On a different note, as the school year draws to a close, we’ve scheduled times when you can come in and return any school materials and pick up your child’s belongings from school. We’re following social distancing rules, so you need to sign up for a time on the sign up sheet that you received from your child’s teacher earlier in the week. You will receive more detailed information in our Monday morning email, This Week @ Mustard Seed. We also continue to make plans for end-of-year celebrations. We’ll send you more information about that soon.

I want to leave you with something that’s bringing me a great deal of joy. As you know, seventh graders Caroline, Josh, and Roma have been leading a service project to provide meals to guests of the Hoboken Shelter. You’ve given over $6,500, including a $3000 matching gift from an anonymous donor. That’s over 650 individually packaged meals! I’m stunned and overwhelmed by your show of love. Mikie Squared, a restaurant owned by MSS parents Mike Fasciano and Cindy Samaris, will provide the meals.

Thank you for being changemakers, people who make a difference in our community. I’m so proud of our school community for coming together in this way.
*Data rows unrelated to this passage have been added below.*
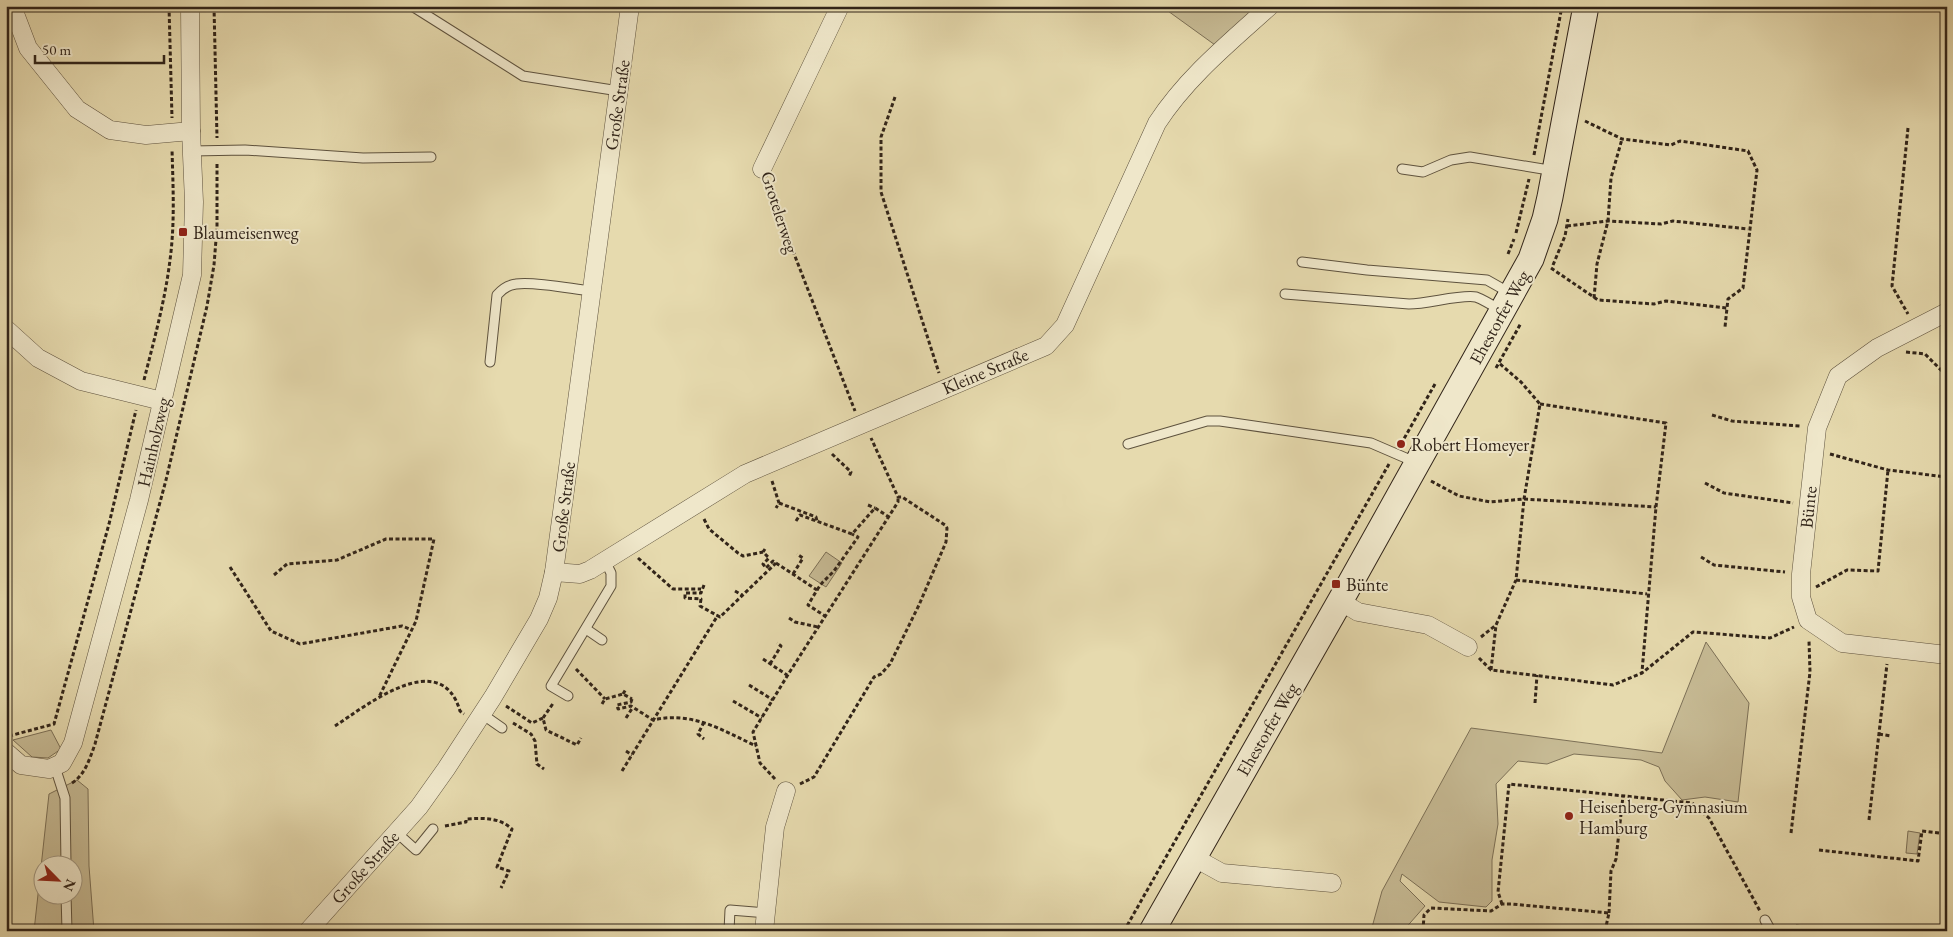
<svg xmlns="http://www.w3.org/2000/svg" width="1953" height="937" viewBox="0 0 1953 937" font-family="'EB Garamond',serif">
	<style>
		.green { fill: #c7bb95; stroke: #7c7057; fill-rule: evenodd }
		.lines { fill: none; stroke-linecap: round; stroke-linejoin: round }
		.service-casing { stroke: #5e523e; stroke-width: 11 }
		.minor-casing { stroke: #5e523e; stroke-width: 19 }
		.secondary-casing { stroke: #312419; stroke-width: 27 }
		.path { stroke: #312419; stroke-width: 3; stroke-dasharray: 4 2.5; stroke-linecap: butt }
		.service { stroke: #efe7ca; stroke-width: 9 }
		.minor { stroke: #efe7ca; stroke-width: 18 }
		.secondary { stroke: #efe7ca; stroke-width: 25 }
		.poi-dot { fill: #8f2418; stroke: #efe7ca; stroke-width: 2 }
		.labels { text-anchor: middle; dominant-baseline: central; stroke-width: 4; stroke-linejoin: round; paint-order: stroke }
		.street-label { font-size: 18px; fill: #312419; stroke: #efe7ca }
		.poi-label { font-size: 18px; fill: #312419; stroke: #efe7ca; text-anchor: start }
	</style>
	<rect width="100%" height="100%" fill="#e6daae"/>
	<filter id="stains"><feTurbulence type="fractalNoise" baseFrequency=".004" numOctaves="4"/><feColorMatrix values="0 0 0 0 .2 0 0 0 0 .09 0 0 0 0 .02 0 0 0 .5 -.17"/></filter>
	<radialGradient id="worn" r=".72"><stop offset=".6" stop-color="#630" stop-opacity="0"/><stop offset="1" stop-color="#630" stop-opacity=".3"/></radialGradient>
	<g class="green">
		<polygon points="1161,6 1270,6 1222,50"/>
		<polygon points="826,552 842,563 826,587 809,576"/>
		<polygon points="1706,642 1749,703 1738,802 1705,797 1682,800 1665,781 1659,767 1641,760 1574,754 1547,764 1518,761 1496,784 1498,824 1492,860 1492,901 1486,907 1439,902 1402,874 1400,881 1425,906 1403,931 1371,931 1382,891 1471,728 1662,753"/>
		<polygon points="51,730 61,749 48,758 32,757 13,740"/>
		<path d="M77,780L88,789L89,866L94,931H34L49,794ZM42,864H72V894H42Z"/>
		<polygon points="1908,831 1920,833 1917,854 1906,853"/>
	</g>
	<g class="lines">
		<g class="service-casing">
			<g id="service">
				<polyline points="412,6 523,76 619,91"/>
				<polyline points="192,151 245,150 363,158 431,157"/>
				<polyline points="1402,169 1423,172 1451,160 1470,157 1555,171"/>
				<polyline points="1302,262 1367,270 1487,280 1510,293"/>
				<path d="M1285,294L1409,304C1428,304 1461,294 1476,297C1484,300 1492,305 1500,310"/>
				<path d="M490,362L497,295C502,289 508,285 516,284C534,281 572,289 591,291"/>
				<polyline points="1128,444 1207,421 1220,421 1371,443 1415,462"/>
				<polyline points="586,629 602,640"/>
				<polyline points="568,696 551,686 611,586 611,573 605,561"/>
				<polyline points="482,714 502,728"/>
				<polyline points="55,767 65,798 66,864"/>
				<polyline points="396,832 416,850 433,829"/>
				<polyline points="66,894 67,931"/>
				<polyline points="1765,920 1771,931"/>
				<polyline points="729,931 730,910 766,913"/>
			</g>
		</g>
		<g class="minor-casing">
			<g id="minor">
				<polyline points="12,6 28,48 77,109 110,130 146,135 191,131"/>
				<polyline points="762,169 840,6"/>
				<polyline points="1947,312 1877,348 1838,376 1817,428 1801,574 1801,597 1808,620 1842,643 1947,655"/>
				<polyline points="6,329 38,358 81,381 162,401"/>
				<path d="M554,572L580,574L590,570L745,474L1046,346L1065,325L1157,123C1187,77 1229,43 1270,6"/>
				<polyline points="1340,601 1358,612 1428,625 1468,647"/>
				<polyline points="6,752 21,765 49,769 62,763 73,743 139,500 192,275 194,202 191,131 190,6"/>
				<polyline points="1193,857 1222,873 1332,883"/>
				<polyline points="308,931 419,807 446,769 493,697 539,619 548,598 554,572 630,6"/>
				<polyline points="764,931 775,827 786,791"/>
			</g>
		</g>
		<g class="secondary-casing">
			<polyline id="secondary" points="1152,931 1347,589 1531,259 1545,219 1550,197 1586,6"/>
		</g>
		<g class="path">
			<polyline points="169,6 172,118"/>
			<polyline points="214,6 217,138"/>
			<polyline points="895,97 881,137 881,192 939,373"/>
			<polyline points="1585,121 1622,139 1671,145 1680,141 1748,151 1757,170 1743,288 1728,299 1727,308"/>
			<polyline points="1908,128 1892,286 1908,314"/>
			<polyline points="1534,155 1562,6"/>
			<polyline points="767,184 855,411"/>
			<polyline points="1567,226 1608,221 1661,224 1673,221 1748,229"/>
			<polyline points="1516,233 1529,179"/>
			<polyline points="1508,254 1514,239"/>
			<polyline points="1553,265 1565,236 1568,219"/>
			<polyline points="1551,268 1598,300 1654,304 1666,301 1727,308 1725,327"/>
			<polyline points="1594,298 1597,264 1608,221 1611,178 1622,139"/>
			<polyline points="1906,352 1925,354 1947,376"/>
			<polyline points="1496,368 1521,323"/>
			<path d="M144,380C154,340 165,301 170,260C175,223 173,186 172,149"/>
			<polyline points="1540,404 1666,423 1656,507 1642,672"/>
			<polyline points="1712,415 1732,421 1800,426"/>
			<polyline points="1401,444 1435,384"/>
			<polyline points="832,454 851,472 849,477"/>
			<polyline points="1830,454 1888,470 1947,477"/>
			<polyline points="772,481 779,503 776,508"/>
			<polyline points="1431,481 1459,496 1490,502 1524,499 1656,507"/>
			<polyline points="1705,483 1724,493 1793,503"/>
			<polyline points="779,503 816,517 817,521"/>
			<polyline points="868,505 875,508"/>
			<polyline points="704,519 709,529 738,553 743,556 763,552"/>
			<polyline points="796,521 800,515 852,534 875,508 889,517"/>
			<polyline points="765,549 763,552 769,558 763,564 766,568 773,561 817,590 808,605 825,616"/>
			<polyline points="1701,557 1714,565 1785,572"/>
			<polyline points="638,558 673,589 701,589"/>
			<polyline points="230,567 271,631 300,644 402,626 412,630"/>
			<polyline points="793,574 803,558 797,554"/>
			<polyline points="274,575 287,564 337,560 386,539 434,539 416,621 379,697"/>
			<polyline points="1516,580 1647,594"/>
			<polyline points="704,585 701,593 685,593 685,598 701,599 700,606 720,617 776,563"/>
			<polyline points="1816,587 1847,570 1878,571 1888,470"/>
			<polyline points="817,590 822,583 834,571 858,537 852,534"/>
			<polyline points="735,591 742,595"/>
			<polyline points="789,618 795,622 818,627"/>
			<polyline points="1481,637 1496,625"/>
			<polyline points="1479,658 1491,670 1613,685 1642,673 1693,632 1770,638 1794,627"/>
			<polyline points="763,659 787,675"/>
			<polyline points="770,664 781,646 777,643"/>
			<polyline points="576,669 605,699"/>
			<polyline points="1491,670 1496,625 1516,580 1524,499 1540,404 1521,382 1499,363"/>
			<polyline points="749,685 773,700"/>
			<polyline points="623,694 626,689"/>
			<path d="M632,699L631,702L617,705L618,709L631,706L653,720C692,711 722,730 756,746"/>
			<polyline points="733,701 762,718"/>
			<polyline points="1535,703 1537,675"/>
			<polyline points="602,704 605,699 623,694 632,699"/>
			<polyline points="506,706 532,723 543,718 546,730 577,745 581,738"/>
			<polyline points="543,718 554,702"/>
			<polyline points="626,718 633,707"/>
			<polyline points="704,722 698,734 704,739"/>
			<polyline points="513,723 531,734 535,741 537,764 544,769"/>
			<path d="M335,726C367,705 441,646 460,711L464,714"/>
			<polyline points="1879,734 1891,736"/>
			<polyline points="9,736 54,724 109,524 136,410"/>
			<polyline points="626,751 632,755"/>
			<polyline points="622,771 718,615"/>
			<polyline points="775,779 760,763 753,732 789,673 898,502 898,497"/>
			<path d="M72,783C85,775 90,758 95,744L166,480L207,306L214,265L217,227V162"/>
			<polyline points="800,784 814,777 874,677 881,674 890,664 919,605 946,542 947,528 945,525 902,497 898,497 871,438"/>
			<polyline points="1869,820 1887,664"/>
			<path d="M445,826L466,822V819C483,818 499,817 512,829L497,867L509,871L501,888"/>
			<polyline points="1791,833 1810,672 1809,641"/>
			<polyline points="1819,850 1918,861 1922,831 1947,834"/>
			<polyline points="1502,904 1498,892 1509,784 1692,803 1709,818 1760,911"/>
			<polyline points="1609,913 1611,871 1616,859 1623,796"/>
			<polyline points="1796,926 1836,931"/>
			<polyline points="1124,931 1389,464"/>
			<polyline points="1423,931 1424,915 1431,908 1491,911 1502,904 1511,904 1609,913 1605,931"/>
		</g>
		<use href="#service" class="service"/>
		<use href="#minor" class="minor"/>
		<use href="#secondary" class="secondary"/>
	</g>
	<g class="poi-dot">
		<rect x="178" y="227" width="10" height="10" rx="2.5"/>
		<circle cx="1401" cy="444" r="5"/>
		<rect x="1331" y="579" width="10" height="10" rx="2.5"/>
		<circle cx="1569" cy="816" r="5"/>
	</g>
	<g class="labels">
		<g class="street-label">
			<text transform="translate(617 105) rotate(-82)">Große Straße</text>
			<text transform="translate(780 212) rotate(72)">Grotelerweg</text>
			<text transform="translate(1499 317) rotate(-61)">Ehestorfer Weg</text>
			<text transform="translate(985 371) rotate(-23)">Kleine Straße</text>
			<text transform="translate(153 442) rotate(-77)">Hainholzweg</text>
			<text transform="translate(563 507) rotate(-83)">Große Straße</text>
			<text transform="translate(1808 507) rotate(-84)">Bünte</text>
			<text transform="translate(1267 729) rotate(-60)">Ehestorfer Weg</text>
			<text transform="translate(365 867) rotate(-48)">Große Straße</text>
		</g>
		<g class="poi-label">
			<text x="193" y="232">Blaumeisenweg</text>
			<text x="1411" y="444">Robert Homeyer</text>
			<text x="1346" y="584">Bünte</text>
			<text x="1579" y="806">Heisenberg-Gymnasium<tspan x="1579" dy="21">Hamburg</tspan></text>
		</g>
	</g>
	<rect width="1953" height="937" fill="none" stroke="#e6daae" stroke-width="25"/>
	<rect x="8" y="8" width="1938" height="922" fill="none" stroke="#312419" stroke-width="2.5"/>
	<rect x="12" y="12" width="1928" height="912" fill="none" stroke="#312419"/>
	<g transform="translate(58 880) rotate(114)"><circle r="24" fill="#efe7ca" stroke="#a39983"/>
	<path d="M0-4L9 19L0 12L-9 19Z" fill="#8f2418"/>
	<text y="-8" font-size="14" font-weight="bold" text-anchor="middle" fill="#312419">N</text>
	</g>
	<path d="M35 55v8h129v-8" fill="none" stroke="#312419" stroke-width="2.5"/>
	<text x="42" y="55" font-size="15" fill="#312419" stroke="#efe7ca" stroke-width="4" paint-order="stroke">50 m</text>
	<rect width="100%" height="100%" filter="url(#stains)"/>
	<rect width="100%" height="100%" fill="url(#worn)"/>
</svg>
Stay strong, Mustard Seed. That’s all for this week!

Thomas Postema

Head of School

Mr. Postema was the Head of School from Fall 2011 to Spring 2021, when he retired.

An educator for over 35 years, Mr. Postema taught math and was a school administrator at international schools in Japan and South Korea, as well as schools in the USA (New Jersey and Alaska). He taught at Mustard Seed from 1989-1991 when Mr. Cuervo and Mr. Johnson were MSS students!

As Head of School, Mr. Postema successfully led the school through the NJAIS accreditation process and the Together for Tomorrow endowment campaign, which raised over $3M to benefit MSS students. Mr. Postema loves to tell the Mustard Seed story and continues to be passionate about the mission even in his retirement.